6. It checks each item for a scraped item with an image link, and if found, assigns it to image_url.
7. It also checks for an Amazon link in the items, assigns it to amazon_link if found, and stops the search process.
8. Finally, it updates the image_url and amazon_link columns in the books DataFrame.
This code enhances the books DataFrame by adding book cover images and corresponding Amazon links for books that did not have valid Amazon links initially.

In [None]:
#API_key
with open('../api_key', 'rb') as key_file:
    api_key = key_file.read().decode()
with open('../search_engine_id', 'rb') as key_file:
    search_engine_id = key_file.read().decode()
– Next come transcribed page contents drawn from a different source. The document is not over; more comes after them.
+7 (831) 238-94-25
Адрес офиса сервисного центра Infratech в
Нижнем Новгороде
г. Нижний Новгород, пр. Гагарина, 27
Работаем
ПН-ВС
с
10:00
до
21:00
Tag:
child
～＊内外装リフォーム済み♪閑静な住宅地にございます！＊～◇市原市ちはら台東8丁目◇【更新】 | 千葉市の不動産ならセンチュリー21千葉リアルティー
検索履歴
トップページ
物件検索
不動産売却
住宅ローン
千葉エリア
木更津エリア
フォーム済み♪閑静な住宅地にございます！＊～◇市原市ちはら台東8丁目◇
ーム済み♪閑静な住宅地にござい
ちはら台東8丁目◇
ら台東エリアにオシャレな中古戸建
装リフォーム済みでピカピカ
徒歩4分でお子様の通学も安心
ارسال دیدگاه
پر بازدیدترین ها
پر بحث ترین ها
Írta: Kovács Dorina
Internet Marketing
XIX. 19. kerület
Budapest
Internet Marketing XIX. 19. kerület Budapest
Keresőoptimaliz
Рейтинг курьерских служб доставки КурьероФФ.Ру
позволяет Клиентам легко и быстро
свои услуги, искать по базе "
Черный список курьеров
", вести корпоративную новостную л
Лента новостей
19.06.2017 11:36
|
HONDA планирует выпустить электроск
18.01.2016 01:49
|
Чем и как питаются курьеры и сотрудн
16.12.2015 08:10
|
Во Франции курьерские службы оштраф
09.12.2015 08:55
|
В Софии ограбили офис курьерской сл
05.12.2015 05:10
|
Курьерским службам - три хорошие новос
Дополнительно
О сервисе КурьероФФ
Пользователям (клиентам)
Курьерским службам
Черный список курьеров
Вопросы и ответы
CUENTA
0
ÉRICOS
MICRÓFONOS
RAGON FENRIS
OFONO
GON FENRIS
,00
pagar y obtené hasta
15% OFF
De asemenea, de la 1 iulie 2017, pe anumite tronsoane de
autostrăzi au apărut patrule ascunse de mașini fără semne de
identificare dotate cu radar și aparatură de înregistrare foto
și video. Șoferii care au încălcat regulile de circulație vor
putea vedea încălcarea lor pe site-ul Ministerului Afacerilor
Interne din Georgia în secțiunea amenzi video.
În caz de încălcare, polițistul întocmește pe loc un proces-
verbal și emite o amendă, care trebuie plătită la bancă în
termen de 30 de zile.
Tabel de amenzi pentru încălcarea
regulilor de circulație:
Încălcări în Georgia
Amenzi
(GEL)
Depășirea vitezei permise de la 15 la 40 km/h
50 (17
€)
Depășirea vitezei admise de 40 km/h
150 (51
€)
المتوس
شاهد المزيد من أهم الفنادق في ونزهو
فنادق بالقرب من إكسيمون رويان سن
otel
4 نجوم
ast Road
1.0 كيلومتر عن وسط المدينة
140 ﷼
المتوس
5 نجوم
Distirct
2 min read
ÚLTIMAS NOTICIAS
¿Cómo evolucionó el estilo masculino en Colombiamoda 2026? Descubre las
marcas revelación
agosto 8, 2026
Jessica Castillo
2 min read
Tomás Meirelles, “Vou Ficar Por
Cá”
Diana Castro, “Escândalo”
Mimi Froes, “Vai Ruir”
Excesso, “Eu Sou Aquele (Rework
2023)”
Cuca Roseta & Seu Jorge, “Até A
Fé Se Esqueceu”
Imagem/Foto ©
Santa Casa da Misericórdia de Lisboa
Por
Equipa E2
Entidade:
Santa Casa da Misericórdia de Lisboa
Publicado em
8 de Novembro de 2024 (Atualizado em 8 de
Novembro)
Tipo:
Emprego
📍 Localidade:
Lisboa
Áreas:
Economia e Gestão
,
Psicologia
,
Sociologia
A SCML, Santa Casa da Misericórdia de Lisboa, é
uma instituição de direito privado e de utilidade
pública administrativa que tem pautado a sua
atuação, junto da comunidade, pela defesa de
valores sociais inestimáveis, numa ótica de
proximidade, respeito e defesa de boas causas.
for index, row in books.iterrows():
    amazon_link = str(row['amazon_link'])

    if not amazon_link.startswith('https://www.amazon.com/'):
        book_title = row['title']
        # Remove special characters and spaces
        #search_title = re.sub(r'[^\w\s-]', '', book_title)

        # Replace spaces with hyphens
        #search_title = re.sub(r'\s', '+', search_title)

        # Convert to lowercase
        
        #search_title = search_title.lower()
        search_term = f"{book_title}+book+cover+amazon"
        # Construct the search URL
        search_url = f"https://www.googleapis.com/customsearch/v1?key={api_key}&cx={search_engine_id}&q={search_term}"
        # Perform the search and retrieve the image URLs
        response = requests.get(search_url)
        search_results = response.json()
        items = search_results.get("items", [])  # Get the list of items from the search results

        image_url = None

        for item in items:
            pagemap = item.get("pagemap", {})  # Get the pagemap dictionary of the item
            scraped = pagemap.get("scraped", [])  # Get the list of scraped items

            if scraped:
                image_link = scraped[0].get("image_link")  # Get the image link from the scraped item
                if image_link:
                    image_url = image_link  # Found an image link, assign it to image_url

                link = item.get("link")  # Get the link from the item
                if link and link.startswith('https://www.amazon.com/'):
                    amazon_link = link  # Found an Amazon link, assign it to amazon_link
                    break    
        books.at[index, 'image_url'] = image_url
        books.at[index, 'amazon_link'] = amazon_link


Save the edited df to their csvs

In [7]:
ratings.to_csv('ratings.csv',index=False)
books.to_csv('books.csv',index=False)
users.to_csv('users.csv',index=False)